**OPDRACHT**
Vervang in de tekst over de Omgevingswet "gebiedsregels" door "planregels" en geef het gedeelte tussen "Eén manier voor" en "op de invoering.", beide inbegrepen, opnieuw weer.
═════ TEKSTFRAGMENT
Het wijzigen van bestaande bestemmingsplannen wordt nodeloos ingewikkeld door de Omgevingswet. Het ideaalbeeld van een stapsgewijze invoering zit daarbij in de weg. ‘Op dit moment is nog volkomen onduidelijk hoe het toekomstige omgevingsplan er zou kunnen of moeten uitzien.’
Dit signaleert emeritus hoogleraar Frans Tonnaer in een nieuw whitepaper voor de kennisbank VIND Omgevingszaken. Met minder dan een jaar te gaan voor de invoering van de wet, moeten gemeenten volgens hem meer armslag krijgen om de overgang zelf in te vullen. De deskundige voorziet dat bestaande bestemmingsplannen praktisch op slot komen te zitten onder het overgangsrecht vanaf 2021.
Eén manier voor wijzigen bestemmingsplan
De vertrouwde gebiedsregels vormen vanaf dat moment het ’tijdelijke deel’ van het nieuwe omgevingsplan van de gemeente. Wijzigen daarvan kan maar op één manier: door nieuwe regels die geheel in lijn zijn met de nieuwe Omgevingswet. Die eis hangt samen met de visie van de rijksoverheid op de invoering.
‘De regering stelt zich voor dat het oude deel van het omgevingsplan wordt omgevormd in een nieuw deel. Gaandeweg verkleurt dus het tijdelijke deel van het plan via de – min of meer toevallige – planwijzigingen tot een niet-tijdelijk plan,’ schetst Tonnaer dit Haagse ideaalbeeld. ‘Het is echter maar de vraag of de gemeentebesturen dit alles aankunnen.’
Whitepaper | Van bestemmingsplan naar omgevingsplan
Oude bestemmingsplannen bevriezen straks, en niemand weet nog hoe daarvan een permanent plan moet worden gemaakt.
Lees de volledige analyse en oplossingen volgens Frans Tonnaer.
De auteur voorspelt dat lokale overheden ontsnappingsroutes gaan zoeken. De moeilijkheid zit hem er vooral in dat het omgevingsplan uiteindelijk een samenhangend geheel moet vormen, door de eis van ‘een evenwichtige toedeling van functies aan locaties’. Wie dat stap voor stap wil bereiken, zal alle stappen erg goed moeten doordenken. ‘De behoefte zal groot zijn om deze ingrijpende en ingewikkelde weg te vermijden.’
Zoveel mogelijk wijzigingen opstarten
Volgens Tonnaer zullen gemeenten met slimmigheden komen zoals een ‘pijplijnaanpak’. Daarbij worden zoveel mogelijk voorgenomen planwijzigingen vóór 1 januari 2021 opgestart. ‘Die procedures kunnen dan immers ook nog na die datum worden afgerond.’ Daarna voorziet Tonnaer ‘het risico dat er op oneigenlijke manier gebruik wordt gemaakt van het verlenen van afwijkingsvergunningen’.
══════════
═════ GEGEVENS
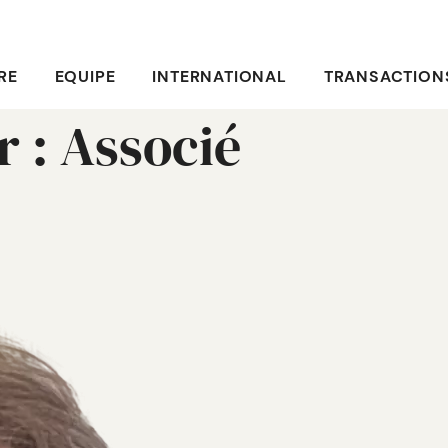
RE
EQUIPE
INTERNATIONAL
TRANSACTION
r :
Associé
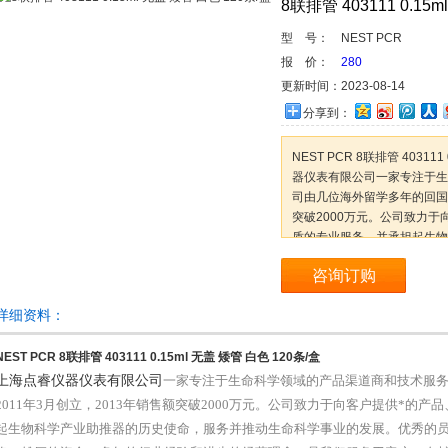
8联排管 403111 0.15
型 号：
NEST PCR
报 价：
280
更新时间：
2023-08-14
分享到：
NEST PCR 8联排管 40311
器仪表有限公司一家专注于生
司由几位海外留学多年的回国人
突破2000万元。公司致力于
质的专业服务，并承担起生物
命科学事业的发展。优秀的员
咨询订购
详细资料：
NEST PCR
8联排管 403111 0.15ml 无盖 矮管 白色 120条/盒
上海点睿仪器仪表有限公司
一家专注于生命科学领域的产品渠道商和技术服
201
1
年3月创立，2013年销售额突破
2
000万元。公司致力于向客户提供*的产
起生物科学产业助推器的历史使命，服务并推动生命科学事业的发展。优秀的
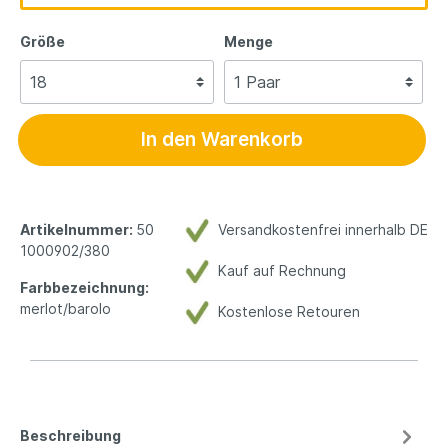
Größe
Menge
In den Warenkorb
Artikelnummer:
50
Versandkostenfrei innerhalb DE
1000902/380
Kauf auf Rechnung
Farbbezeichnung:
merlot/barolo
Kostenlose Retouren
Beschreibung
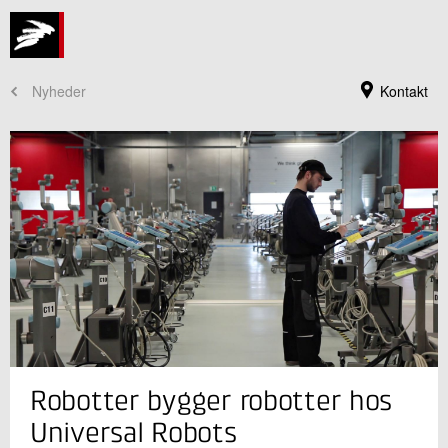
Nyheder
Kontakt
Jeg er din kontaktperson
Robotter bygger robotter hos
Søren Peter Johansen
Faglig leder
Universal Robots
Robotteknologi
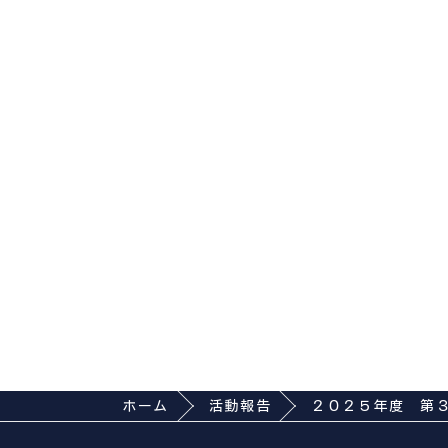
ホーム
活動報告
２０２５年度 第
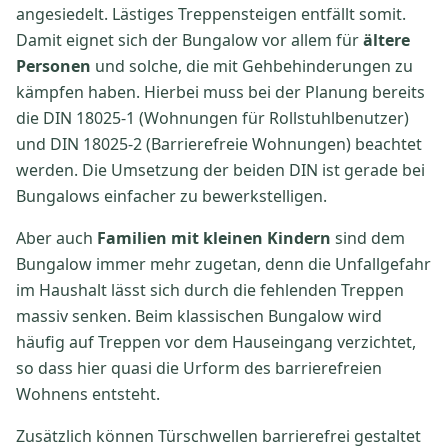
angesiedelt. Lästiges Treppensteigen entfällt somit.
Damit eignet sich der Bungalow vor allem für
ältere
Personen
und solche, die mit Gehbehinderungen zu
kämpfen haben. Hierbei muss bei der Planung bereits
die DIN 18025-1 (Wohnungen für Rollstuhlbenutzer)
und DIN 18025-2 (Barrierefreie Wohnungen) beachtet
werden. Die Umsetzung der beiden DIN ist gerade bei
Bungalows einfacher zu bewerkstelligen.
Aber auch
Familien mit kleinen Kindern
sind dem
Bungalow immer mehr zugetan, denn die Unfallgefahr
im Haushalt lässt sich durch die fehlenden Treppen
massiv senken. Beim klassischen Bungalow wird
häufig auf Treppen vor dem Hauseingang verzichtet,
so dass hier quasi die Urform des barrierefreien
Wohnens entsteht.
Zusätzlich können Türschwellen barrierefrei gestaltet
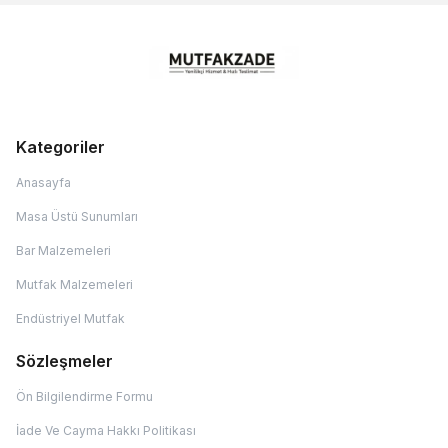
Kategoriler
Anasayfa
Masa Üstü Sunumları
Bar Malzemeleri
Mutfak Malzemeleri
Endüstriyel Mutfak
Sözleşmeler
Ön Bilgilendirme Formu
İade Ve Cayma Hakkı Politikası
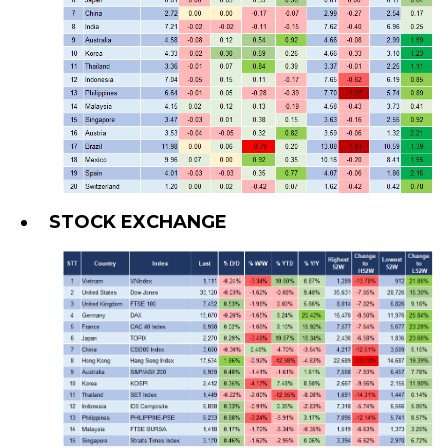
STOCK EXCHANGE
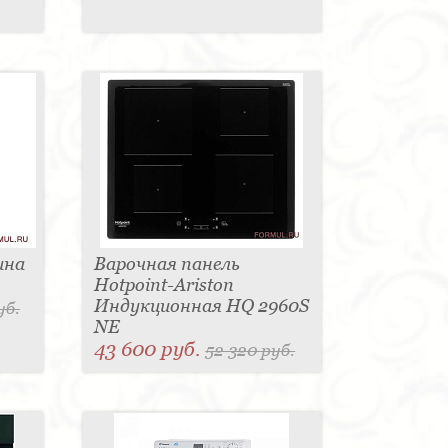
ина
Варочная панель
Hotpoint-Ariston
Индукционная HQ 2960S
уб.
NE
43 600 руб.
52 320 руб.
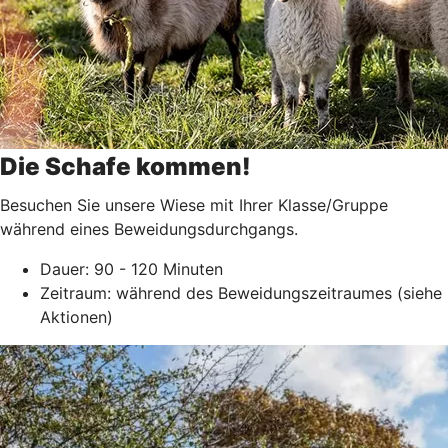
Die Schafe kommen!
Besuchen Sie unsere Wiese mit Ihrer Klasse/Gruppe
während eines Beweidungsdurchgangs.
Dauer: 90 - 120 Minuten
Zeitraum: während des Beweidungszeitraumes (siehe
Aktionen)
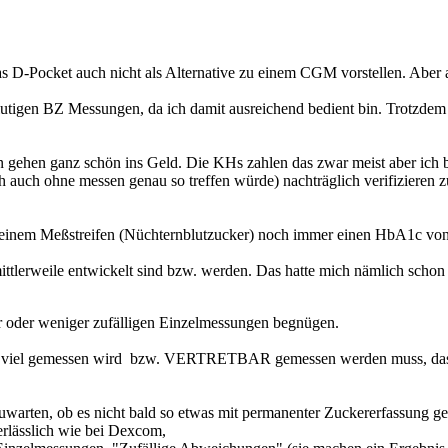
as D-Pocket auch nicht als Alternative zu einem CGM vorstellen. Aber 
blutigen BZ Messungen, da ich damit ausreichend bedient bin. Trotzdem 
en gehen ganz schön ins Geld. Die KHs zahlen das zwar meist aber ich
auch ohne messen genau so treffen würde) nachträglich verifizieren z
nur einem Meßstreifen (Nüchternblutzucker) noch immer einen HbA1c von
mittlerweile entwickelt sind bzw. werden. Das hatte mich nämlich schon
 oder weniger zufälligen Einzelmessungen begnügen.
o viel gemessen wird bzw. VERTRETBAR gemessen werden muss, dass e
 abzuwarten, ob es nicht bald so etwas mit permanenter Zuckererfas
erlässlich wie bei Dexcom,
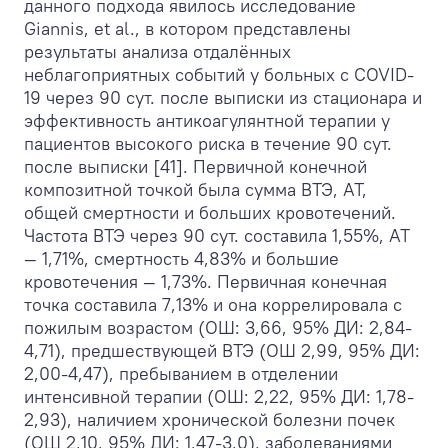
данного подхода явилось исследование
Giannis, et al., в котором представлены
результаты анализа отдалённых
неблагоприятных событий у больных с COVID-
19 через 90 сут. после выписки из стационара и
эффективность антикоагулянтной терапии у
пациентов высокого риска в течение 90 сут.
после выписки [41]. Первичной конечной
композитной точкой была сумма ВТЭ, АТ,
общей смертности и больших кровотечений.
Частота ВТЭ через 90 сут. составила 1,55%, АТ
— 1,71%, смертность 4,83% и большие
кровотечения — 1,73%. Первичная конечная
точка составила 7,13% и она коррелировала с
пожилым возрастом (ОШ: 3,66, 95% ДИ: 2,84-
4,71), предшествующей ВТЭ (ОШ 2,99, 95% ДИ:
2,00-4,47), пребыванием в отделении
интенсивной терапии (ОШ: 2,22, 95% ДИ: 1,78-
2,93), наличием хронической болезни почек
(ОШ 2,10, 95% ДИ: 1,47-3,0), заболеваниями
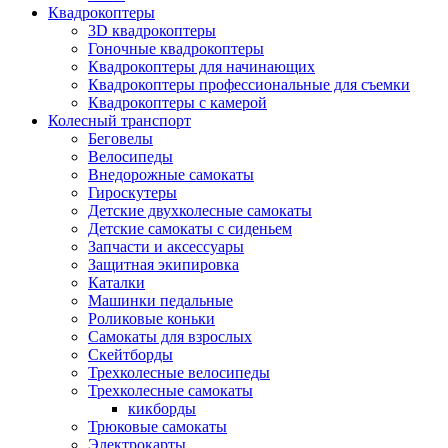
Квадрокоптеры
3D квадрокоптеры
Гоночные квадрокоптеры
Квадрокоптеры для начинающих
Квадрокоптеры профессиональные для съемки
Квадрокоптеры с камерой
Колесный транспорт
Беговелы
Велосипеды
Внедорожные самокаты
Гироскутеры
Детские двухколесные самокаты
Детские самокаты с сиденьем
Запчасти и аксессуары
Защитная экипировка
Каталки
Машинки педальные
Роликовые коньки
Самокаты для взрослых
Скейтборды
Трехколесные велосипеды
Трехколесные самокаты
кикборды
Трюковые самокаты
Электрокарты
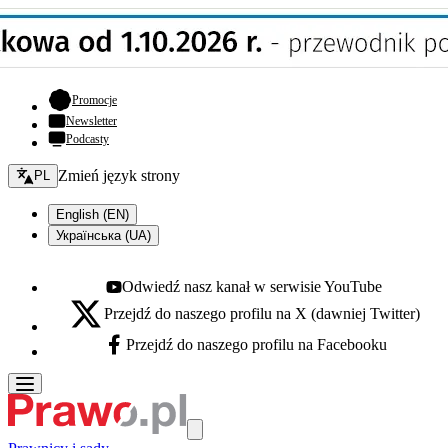
- otwiera się w nowej karcie
Promocje
Newsletter
Podcasty
Zmień język - bieżący:
Zmień język strony
PL
English (EN)
Українська (UA)
Odwiedź nasz kanał w serwisie YouTube
Youtube - otwiera się w nowej karcie
Przejdź do naszego profilu na X (dawniej Twitter)
X - otwiera się w nowej karcie
Przejdź do naszego profilu na Facebooku
Facebook - otwiera się w nowej karcie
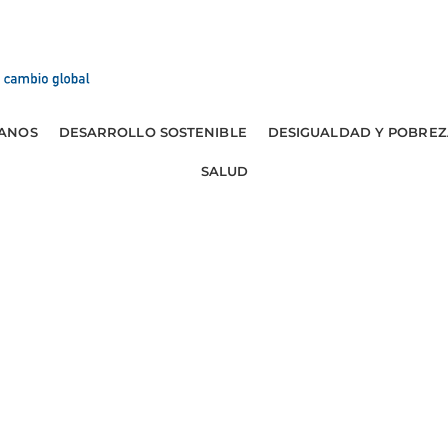
ANOS
DESARROLLO SOSTENIBLE
DESIGUALDAD Y POBREZ
SALUD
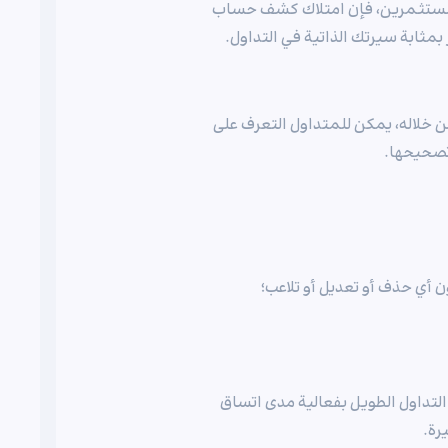
 المستثمرين، فإن امتلاك كشف حساب
 بمثابة سيرتك الذاتية في التداول.
 خلاله، يمكن للمتداول التعرف على
 تصحيحها.
ي حذف أو تعديل أو تلاعب؛
لتداول الطويل بفعالية مدى اتساق
رة.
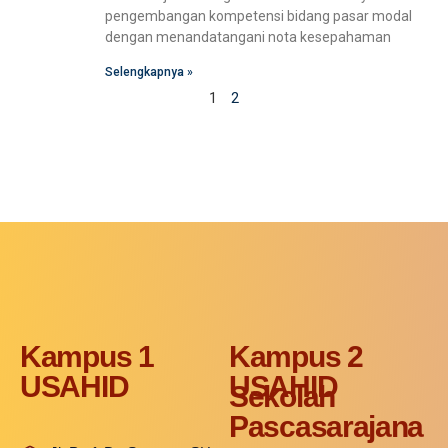
pengembangan kompetensi bidang pasar modal
dengan menandatangani nota kesepahaman
Selengkapnya »
1
2
Kampus 1
Kampus 2
USAHID
USAHID
Sekolah
Pascasarajana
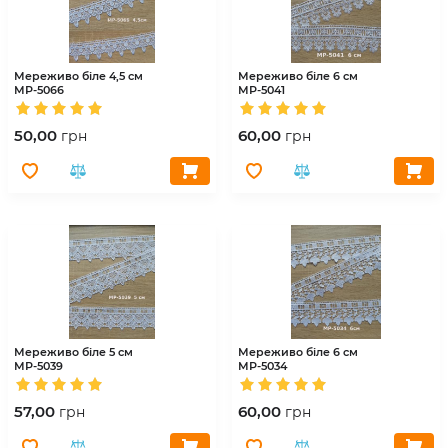
Мереживо біле 4,5 см
Мереживо біле 6 см
МР-5066
МР-5041
50,00
60,00
грн
грн
Мереживо біле 5 см
Мереживо біле 6 см
МР-5039
МР-5034
57,00
60,00
грн
грн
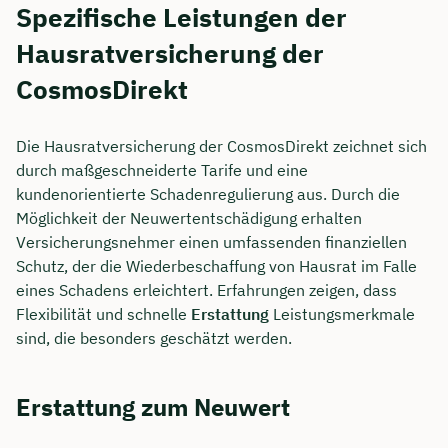
Spezifische Leistungen der
Hausratversicherung der
CosmosDirekt
Die Hausratversicherung der CosmosDirekt zeichnet sich
durch maßgeschneiderte Tarife und eine
kundenorientierte Schadenregulierung aus. Durch die
Möglichkeit der Neuwertentschädigung erhalten
Versicherungsnehmer einen umfassenden finanziellen
Schutz, der die Wiederbeschaffung von Hausrat im Falle
eines Schadens erleichtert. Erfahrungen zeigen, dass
Flexibilität und schnelle
Erstattung
Leistungsmerkmale
sind, die besonders geschätzt werden.
Erstattung zum Neuwert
══════════
**UITGEWERKTE OPDRACHT**
Eén manier voor wijzigen bestemmingsplan
De vertrouwde planregels vormen vanaf dat moment het ’tijdelijke deel’ van het nieuwe omgevingsplan van de gemeente. Wijzigen daarvan kan maar op één manier: door nieuwe regels die geheel in lijn zijn met de nieuwe Omgevingswet. Die eis hangt samen met de visie van de rijksoverheid op de invoering.